▸ **AVAILABLE RECORDS**
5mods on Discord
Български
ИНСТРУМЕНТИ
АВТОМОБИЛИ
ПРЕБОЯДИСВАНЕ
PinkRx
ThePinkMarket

▸ **WORK TASK**
Give back, unchanged, the line that holds "ИНСТРУМЕНТИ" along with all lines after it through the last line above.

▸ **TASK SOLUTION**
ИНСТРУМЕНТИ
АВТОМОБИЛИ
ПРЕБОЯДИСВАНЕ
PinkRx
ThePinkMarket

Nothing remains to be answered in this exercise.